I guess that’s how I got my power back… by walking away. The machine just carries on and I walk away still feeling frustrated and disappointed… but also angry too. Who does that serve? I’m blogging to make sense of this behaviour and taking a moment to reflect and unpack my thinking, the situation, and what I want to do about it.

Right now, I hold the cards. I don’t want to live inauthentically. I want to be a team player and be accommodating, but to what end? I know that my end point is the moment where I would be losing myself, my integrity, and my identity. Why am I back here again? Gah… it’s because I haven’t learned what I am suppose to learn.

I hate being here. Some would say it’s about “being selfish” while others said it’s about “standing in your values and beliefs.” I keep looking out with hopes of finding the answer but what I am learning is, the answer comes from within. This is the painful part. What do I value? What do I believe in? What do I want? And, why?

I think this is the struggle. THIS is why I am back here. What is important to me and why?
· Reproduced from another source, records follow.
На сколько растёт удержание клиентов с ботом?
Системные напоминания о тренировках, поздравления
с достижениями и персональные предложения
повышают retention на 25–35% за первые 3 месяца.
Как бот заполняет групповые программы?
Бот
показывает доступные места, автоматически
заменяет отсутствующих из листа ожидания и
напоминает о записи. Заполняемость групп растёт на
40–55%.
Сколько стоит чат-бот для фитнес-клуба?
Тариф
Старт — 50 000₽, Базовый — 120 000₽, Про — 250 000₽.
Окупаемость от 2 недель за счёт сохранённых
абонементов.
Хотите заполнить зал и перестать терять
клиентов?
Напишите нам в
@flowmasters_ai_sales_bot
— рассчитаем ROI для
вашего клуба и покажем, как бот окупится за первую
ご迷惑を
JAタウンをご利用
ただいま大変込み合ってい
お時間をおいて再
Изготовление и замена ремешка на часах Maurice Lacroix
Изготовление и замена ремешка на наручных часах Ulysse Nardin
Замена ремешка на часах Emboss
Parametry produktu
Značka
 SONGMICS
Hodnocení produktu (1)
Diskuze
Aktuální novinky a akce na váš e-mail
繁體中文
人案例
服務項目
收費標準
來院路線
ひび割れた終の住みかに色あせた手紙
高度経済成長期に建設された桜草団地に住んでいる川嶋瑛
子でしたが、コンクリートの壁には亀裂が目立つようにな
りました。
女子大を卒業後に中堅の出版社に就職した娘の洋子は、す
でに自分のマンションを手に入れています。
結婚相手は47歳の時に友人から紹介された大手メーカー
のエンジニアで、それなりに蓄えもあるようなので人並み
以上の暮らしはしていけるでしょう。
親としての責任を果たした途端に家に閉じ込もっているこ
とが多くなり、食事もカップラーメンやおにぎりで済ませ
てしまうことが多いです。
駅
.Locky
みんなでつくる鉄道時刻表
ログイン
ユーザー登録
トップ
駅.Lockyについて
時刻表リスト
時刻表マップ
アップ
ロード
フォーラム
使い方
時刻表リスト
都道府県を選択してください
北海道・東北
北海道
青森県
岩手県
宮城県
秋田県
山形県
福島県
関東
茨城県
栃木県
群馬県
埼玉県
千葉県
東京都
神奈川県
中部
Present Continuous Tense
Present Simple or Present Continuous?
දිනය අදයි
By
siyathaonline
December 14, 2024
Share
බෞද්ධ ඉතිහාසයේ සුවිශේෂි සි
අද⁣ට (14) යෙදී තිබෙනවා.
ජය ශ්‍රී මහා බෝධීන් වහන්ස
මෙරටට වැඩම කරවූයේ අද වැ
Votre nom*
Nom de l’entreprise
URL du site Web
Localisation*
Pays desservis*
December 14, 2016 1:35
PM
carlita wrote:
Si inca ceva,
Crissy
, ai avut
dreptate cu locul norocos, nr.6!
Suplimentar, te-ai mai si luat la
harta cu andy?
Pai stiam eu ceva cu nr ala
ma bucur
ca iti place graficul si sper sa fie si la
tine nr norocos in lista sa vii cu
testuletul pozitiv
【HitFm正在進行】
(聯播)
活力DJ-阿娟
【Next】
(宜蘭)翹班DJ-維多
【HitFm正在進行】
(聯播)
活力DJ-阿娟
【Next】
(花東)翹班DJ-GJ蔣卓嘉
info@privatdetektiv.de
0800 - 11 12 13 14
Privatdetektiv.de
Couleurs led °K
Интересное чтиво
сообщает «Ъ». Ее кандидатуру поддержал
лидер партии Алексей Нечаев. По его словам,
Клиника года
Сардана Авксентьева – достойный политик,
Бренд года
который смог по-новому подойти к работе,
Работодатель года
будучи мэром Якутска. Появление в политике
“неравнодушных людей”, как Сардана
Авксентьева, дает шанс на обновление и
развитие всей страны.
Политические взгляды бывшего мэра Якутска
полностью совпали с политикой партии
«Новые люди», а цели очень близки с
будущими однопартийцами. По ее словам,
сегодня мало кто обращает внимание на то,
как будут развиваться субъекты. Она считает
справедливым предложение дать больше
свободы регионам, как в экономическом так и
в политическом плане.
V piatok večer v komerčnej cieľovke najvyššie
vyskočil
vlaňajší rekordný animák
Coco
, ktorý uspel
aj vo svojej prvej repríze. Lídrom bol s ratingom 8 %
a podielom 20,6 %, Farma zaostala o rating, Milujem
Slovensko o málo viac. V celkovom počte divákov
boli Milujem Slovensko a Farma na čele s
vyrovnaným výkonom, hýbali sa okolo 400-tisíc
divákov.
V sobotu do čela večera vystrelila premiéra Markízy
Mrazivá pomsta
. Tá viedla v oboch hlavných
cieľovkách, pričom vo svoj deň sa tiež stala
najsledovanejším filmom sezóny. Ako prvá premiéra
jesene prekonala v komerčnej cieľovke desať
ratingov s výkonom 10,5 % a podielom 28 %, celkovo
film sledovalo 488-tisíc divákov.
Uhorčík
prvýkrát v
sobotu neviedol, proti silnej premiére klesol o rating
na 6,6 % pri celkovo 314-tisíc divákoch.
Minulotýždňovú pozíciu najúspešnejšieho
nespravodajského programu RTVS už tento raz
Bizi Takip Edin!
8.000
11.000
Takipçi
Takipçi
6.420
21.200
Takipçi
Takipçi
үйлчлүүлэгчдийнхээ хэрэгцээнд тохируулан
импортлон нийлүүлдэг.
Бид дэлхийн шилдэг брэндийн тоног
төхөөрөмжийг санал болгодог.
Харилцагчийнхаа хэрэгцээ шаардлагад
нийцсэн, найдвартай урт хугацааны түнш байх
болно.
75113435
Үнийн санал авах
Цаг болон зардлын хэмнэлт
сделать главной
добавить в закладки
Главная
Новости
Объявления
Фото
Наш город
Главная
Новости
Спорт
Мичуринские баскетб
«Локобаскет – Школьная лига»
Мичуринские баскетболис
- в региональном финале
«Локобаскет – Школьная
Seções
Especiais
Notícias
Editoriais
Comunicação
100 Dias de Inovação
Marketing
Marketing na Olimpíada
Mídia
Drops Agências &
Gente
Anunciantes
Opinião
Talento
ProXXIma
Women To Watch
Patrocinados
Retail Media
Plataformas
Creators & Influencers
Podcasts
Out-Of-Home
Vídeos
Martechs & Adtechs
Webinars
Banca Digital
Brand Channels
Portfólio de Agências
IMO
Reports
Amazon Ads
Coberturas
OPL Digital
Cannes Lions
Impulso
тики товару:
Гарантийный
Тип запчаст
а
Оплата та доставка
Am I willing to stand up? Am I willing to accept the feedback and the potential backlash that comes as a consequence of my actions? It’s so easy to stand up for others and big picture principles, but can I do it for myself? I guess I’ll soon find out.

#pandemicreflections #icandothis #lookwithin

My Manifesto

Mid-Week #pandemicreflection – July 7, 2020

I’ve been working on this for a few days… my manifesto. Was it coincidental or full intention? Things seemed to come together today. From conversations to emails, I managed to create my manifesto. As mentioned in my last blog entry, my friend and I decided to make a manifesto for the upcoming year. I realized that I needed a new vision. I needed something to work towards that is driven by my why. I reflected on what was important to me. My mission and purpose have not changed. I’ve been here before. Where I am going has changed. It was a serendipitous day with ups and downs but I am happy with what I have developed. I hope this resonates with you.


I love…

  • teaching and learning
  • people
  • connectedness

I believe…

  • that anything is possible
  • in relationships
  • in trust and respect

I value…

  • competence
  • community
  • collaboration

I am committed to….

  • enhancing student learning experiences
  • asking questions and taking risks to lift people
  • keep learning (aka. educational research)

My focus is on learning… for self and others. I will do whatever it takes to develop a sense of belonging, place of learning, and collective efficacy where we can aspire, imagine, and achieve our fullest potential with joy, kindness, and compassion.